Sono convinto che molte persone ed istituzioni che hanno supportato la battaglia di Aung San Suu Kyi nei suoi venti anni di arresti domiciliari vogliano sostenere il faticoso cammino della Birmania verso la democrazia e la riconciliazione.
Papa Francesco ha dimostrato il suo grande sostegno con fatti concreti: la nomina a Cardinale di Charles Maung Bo, vescovo di Yangon nel febbraio 2015, il ristabilimento di relazioni diplomatiche tra la Santa Sede e il Myanmar nel maggio 2017 e l’annuncio del suo prossimo viaggio in Myanmar in Novembre.

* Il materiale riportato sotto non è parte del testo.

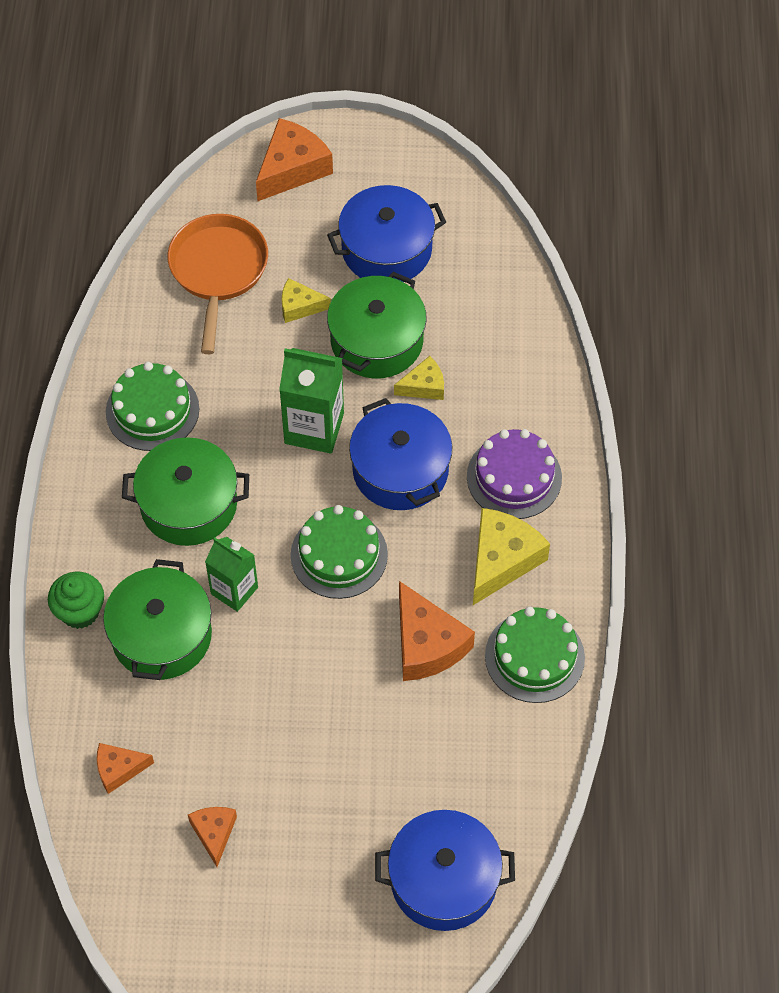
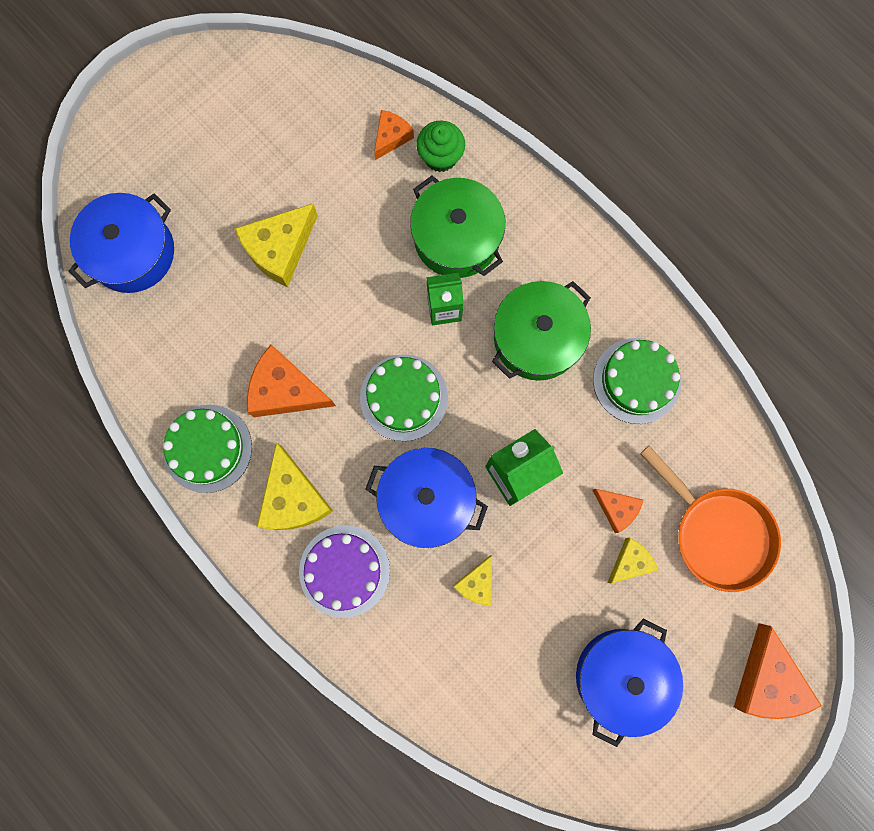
camera: 135 degrees right, 20 degrees up
green cupcake [48,572,104,629] -> green cupcake moved to [416,121,465,172]
orange cheese [188,807,237,867] -> orange cheese moved to [592,489,643,533]
green pot [327,272,427,378] -> none
none -> yellow cheese [234,203,318,287]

E’ tramite il nostro sostegno e quello della comunità internazionale che la Birmania potrà proseguire nel suo cammino democratico. Per questo è necessario un ulteriore sforzo di comprensione della situazione. Non è pensabile che un governo che si è insediato ufficialmente nel marzo 2016 risolva in pochi mesi conflitti che si sono trascinati da decine di anni. Facili giudizi non supportati da un’adeguata comprensione della situazione Birmana non fanno altro che indebolire il governo di Aung San Suu Kyi, che è la più grande speranza per una compiuta democrazia in Birmania.
Un commento
Raffo
Ma per favore, sentire dire da un italiano queste cose, nonostante si sa che in birmania è in atto un genocidio, è proprio scandaloso, Vergognatevi!